In exchange, they will receive new options for an equal number of shares expected to be granted on or about August 15, with an exercise price equal to the closing price for WorldCom group stock on that date. The new options will vest one-third each year, beginning January 1, 2003.
The number of shares to be exchanged is approximately equal to the number of shares normally granted. Eligible employees will have until Feb. 14 to decide whether to participate in the exchange program. According to a WorldCom statement, the exchange program will not require a charge to WorldCom earnings, nor will it have any impact on the total number of shares under outstanding stock options.
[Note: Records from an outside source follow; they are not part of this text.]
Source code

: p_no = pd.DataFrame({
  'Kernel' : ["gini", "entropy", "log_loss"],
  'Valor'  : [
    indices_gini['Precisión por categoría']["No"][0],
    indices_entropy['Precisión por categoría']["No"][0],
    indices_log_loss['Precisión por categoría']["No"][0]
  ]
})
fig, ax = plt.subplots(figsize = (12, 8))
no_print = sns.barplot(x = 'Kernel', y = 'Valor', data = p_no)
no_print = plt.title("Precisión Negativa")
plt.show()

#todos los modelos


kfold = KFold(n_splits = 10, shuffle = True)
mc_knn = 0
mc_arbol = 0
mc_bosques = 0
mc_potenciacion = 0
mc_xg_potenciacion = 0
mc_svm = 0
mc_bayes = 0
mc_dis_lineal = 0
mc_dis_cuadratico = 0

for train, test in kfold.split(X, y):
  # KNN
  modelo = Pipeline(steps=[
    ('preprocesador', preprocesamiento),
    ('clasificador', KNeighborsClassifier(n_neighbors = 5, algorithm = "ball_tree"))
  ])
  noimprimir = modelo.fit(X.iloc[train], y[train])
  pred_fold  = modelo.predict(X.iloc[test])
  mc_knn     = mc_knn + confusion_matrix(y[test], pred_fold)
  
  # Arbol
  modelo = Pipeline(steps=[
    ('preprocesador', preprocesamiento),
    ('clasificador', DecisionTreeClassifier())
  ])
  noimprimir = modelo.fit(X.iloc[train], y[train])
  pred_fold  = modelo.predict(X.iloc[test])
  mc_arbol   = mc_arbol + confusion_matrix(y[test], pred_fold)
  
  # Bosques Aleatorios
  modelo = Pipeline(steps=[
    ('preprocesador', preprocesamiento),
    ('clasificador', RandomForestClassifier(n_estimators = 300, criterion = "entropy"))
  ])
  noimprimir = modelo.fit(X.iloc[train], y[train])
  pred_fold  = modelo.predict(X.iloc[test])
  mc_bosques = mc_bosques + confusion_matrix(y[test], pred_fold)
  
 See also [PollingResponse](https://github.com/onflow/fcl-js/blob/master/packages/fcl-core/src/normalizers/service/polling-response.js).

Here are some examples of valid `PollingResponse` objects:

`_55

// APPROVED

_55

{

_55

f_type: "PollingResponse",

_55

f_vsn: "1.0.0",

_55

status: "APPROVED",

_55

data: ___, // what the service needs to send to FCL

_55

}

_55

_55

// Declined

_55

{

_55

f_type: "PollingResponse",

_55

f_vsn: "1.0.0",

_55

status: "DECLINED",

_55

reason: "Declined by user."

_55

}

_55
WorldCom officials did not speculate on the total cost savings of the moves but, historically, merit raises at the company average approximately four percent per year.
The new economic measures for the Clinton, Miss.-based WorldCom after the telecom giant reported a 44 percent drop in third quarter net income and an 11 percent dip in revenues. The company has also warned of slowing Internet and data group numbers in the fourth quarter and into this year. WorldCom is scheduled to report fourth quarter financial results on Feb. 7.